Krisenherde und Muster wirken weiter
Einen neuen Kalten Krieg hält Westad für sehr unwahrscheinlich. Denn China und auch Russland seien bereits gut in das heutige kapitalistische Weltsystem integriert. Eine Isolation ihrer Länder bei gleichzeitiger globaler Konfrontationshaltung, wie dies im alten Ost-West-Gegensatz der Fall war, werde es daher nicht mehr geben, spekuliert er am Ende zuversichtlich. Nicht wenige Leser wird er mit dieser Prognose allerdings eher skeptisch zurücklassen. Der Hinweis auf den aggressiven Charakter der gegenwärtigen russischen Außenpolitik, unterfüttert von einer repressiv-autoritären Innenpolitik, mag hier genügen.
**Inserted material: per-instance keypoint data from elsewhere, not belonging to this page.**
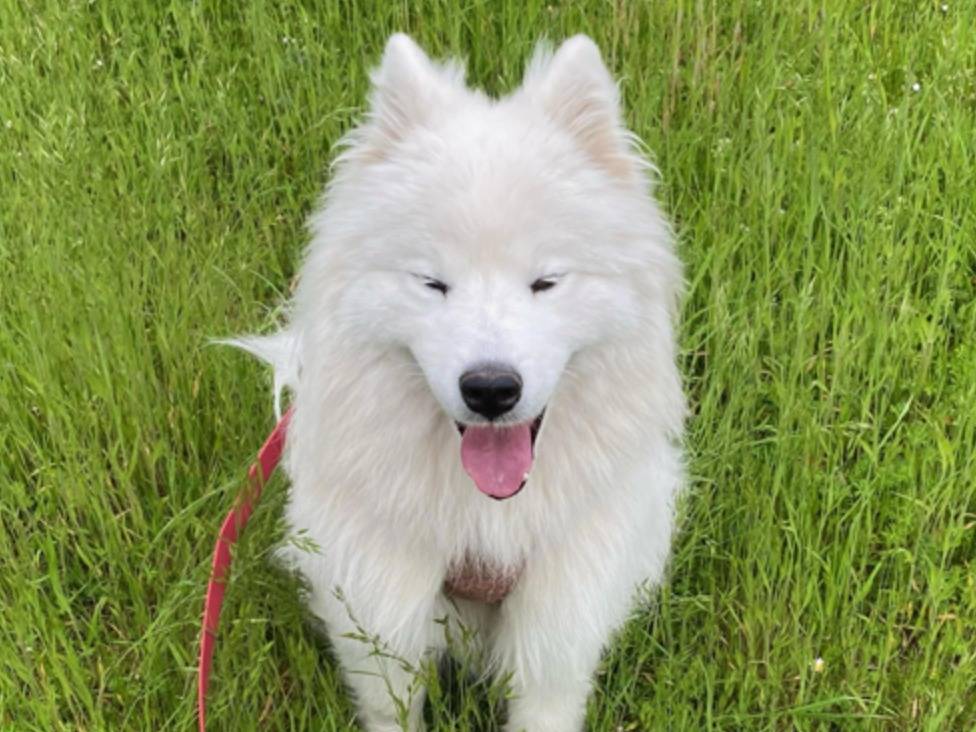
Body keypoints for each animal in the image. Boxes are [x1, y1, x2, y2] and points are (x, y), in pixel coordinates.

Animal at [236, 33, 685, 732]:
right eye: (433, 283)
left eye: (545, 282)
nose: (491, 389)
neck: (485, 520)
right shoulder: (383, 605)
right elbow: (393, 706)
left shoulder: (559, 618)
Und dies gilt auch für China.
Dennoch: Zu Westads Arbeit greifen sollte, wer eingehender wissen möchte, wie Krisenherde und Konflikte entstehen und sich entwickeln, wie überwunden geglaubte Stereotypen, antagonistische Muster aufleben und weiterwirken können - seien sie nun historisch, ethnisch, ideologisch oder religiös begründet. Ein gründlich ausgearbeitetes, manchmal auch zu produktivem Widerspruch einladendes und nicht zuletzt gut lesbares Buch ist der Lohn.